WASHINGTON — SpaceX has filed a license application with the Federal Communications Commission to cover testing at the company’s South Texas launch site of what may be the company’s next-generation launch vehicle.

The application, dated Nov. 19 and posted on a publicly accessible FCC database Nov. 21, seeks an experimental communications license to cover transmissions to and from an unspecified vertical takeoff, vertical landing (VTVL) vehicle that company plans to fly at its launch site under construction on the coast of the Gulf of Mexico near Brownsville, Texas.

During the tests, the vehicle “will take off, ascend vertically to a low altitude, and then descend back to its original landing spot,” according to a description attached to the application. SpaceX did not respond to a request for comment about the FCC license application Nov. 23.

SpaceX is planning both low- and high-altitude tests of the vehicle. During the low-altitude tests, taking place as frequently as three times a week, the vehicle will ascend to no more than 500 meters on flights lasting about 100 seconds. High-altitude tests, taking place weekly, will see the vehicle as high as 5,000 meters on flights lasting up to six minutes.

The application doesn’t name the vehicle or provide other technical details about it.

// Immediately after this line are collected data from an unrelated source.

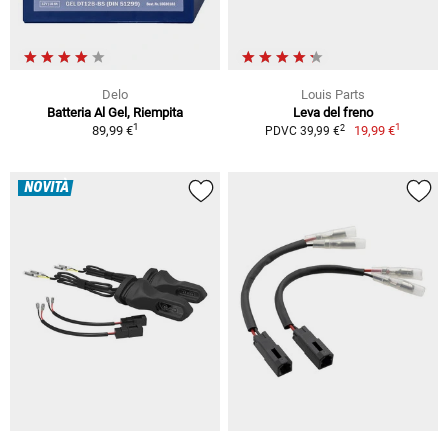
Delo
Louis Parts
Batteria Al Gel, Riempita
Leva del freno
1
1
2
89,99 €
19,99 €
PDVC 39,99 €
NOVITÀ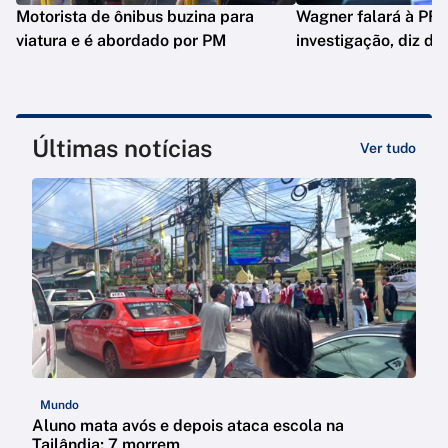
Motorista de ônibus buzina para
Wagner falará à PF 
viatura e é abordado por PM
investigação, diz de
Últimas notícias
Ver tudo
Mundo
Aluno mata avós e depois ataca escola na
Tailândia; 7 morrem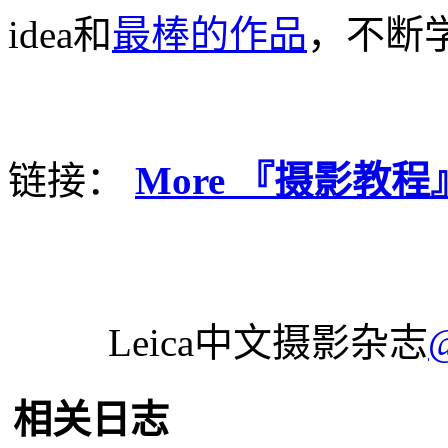
idea和
最棒的作品
，不断学
链接：
More 『摄影教程』@L
Leica中文摄影杂志
相关日志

However, the leading candidate for this vehicle is the upper stage, or spaceship, portion of SpaceX’s next-generation reusable launch vehicle, officially known until earlier this week as the Big Falcon Rocket, or BFR. In a series of tweets late Nov. 19, SpaceX Chief Executive Elon Musk announced that the BFR’s upper stage would henceforth be known as Starship, while the lower, booster stage would be called Super Heavy.

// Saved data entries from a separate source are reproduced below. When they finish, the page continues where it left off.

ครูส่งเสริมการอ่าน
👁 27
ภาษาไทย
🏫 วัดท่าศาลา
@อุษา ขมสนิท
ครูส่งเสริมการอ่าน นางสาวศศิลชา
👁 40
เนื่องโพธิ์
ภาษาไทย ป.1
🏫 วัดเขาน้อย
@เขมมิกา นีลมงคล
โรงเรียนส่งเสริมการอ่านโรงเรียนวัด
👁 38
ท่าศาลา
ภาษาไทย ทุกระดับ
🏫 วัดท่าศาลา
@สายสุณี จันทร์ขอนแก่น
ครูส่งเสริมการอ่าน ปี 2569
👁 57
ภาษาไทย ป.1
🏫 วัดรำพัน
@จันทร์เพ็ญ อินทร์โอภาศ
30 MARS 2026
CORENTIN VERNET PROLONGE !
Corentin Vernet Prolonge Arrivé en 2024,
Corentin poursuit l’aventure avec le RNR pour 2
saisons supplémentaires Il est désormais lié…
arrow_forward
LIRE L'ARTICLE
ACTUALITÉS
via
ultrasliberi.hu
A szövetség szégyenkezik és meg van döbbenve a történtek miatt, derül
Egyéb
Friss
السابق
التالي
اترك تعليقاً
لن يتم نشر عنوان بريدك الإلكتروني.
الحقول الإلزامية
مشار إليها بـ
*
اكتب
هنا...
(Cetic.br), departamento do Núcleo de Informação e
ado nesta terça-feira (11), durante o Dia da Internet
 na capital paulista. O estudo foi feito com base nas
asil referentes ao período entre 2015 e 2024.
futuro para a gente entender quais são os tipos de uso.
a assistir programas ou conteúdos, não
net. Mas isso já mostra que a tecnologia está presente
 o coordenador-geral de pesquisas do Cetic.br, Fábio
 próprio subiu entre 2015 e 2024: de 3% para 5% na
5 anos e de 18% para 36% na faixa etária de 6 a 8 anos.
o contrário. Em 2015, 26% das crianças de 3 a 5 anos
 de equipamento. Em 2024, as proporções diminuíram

Musk and other SpaceX officials have previously said that initial “hop” tests of what’s now called Starship would start in late 2019 at the South Texas site. The application didn’t state when those flights would begin, but the company said it expected to need the experimental license for two years.

If this is indeed an experimental version of Starship, the planned tests appear to parallel the company’s development of a version of its Falcon 9 rocket that can land and be reused. Two development vehicles, called Grasshopper and F9R Dev and based on the Falcon 9’s first stage, flew a number of relatively low-altitude test flights at the company’s engine test facility near McGregor, Texas. Those tests, which ended with the loss of the F9R Dev vehicle during an August 2014 flight, demonstrated the ability of the vehicle to make powered landings, enabling landings of the Falcon 9 to begin in December 2015.

Those earlier Grasshopper and F9R Dev flights also required from the Federal Aviation Administration’s Office of Commercial Space Transportation an experimental permit, a streamlined version of a launch license intended for suborbital tests of reusable vehicles. SpaceX noted in its FCC license application that it is also applying for an experimental permit from the FAA for these future tests.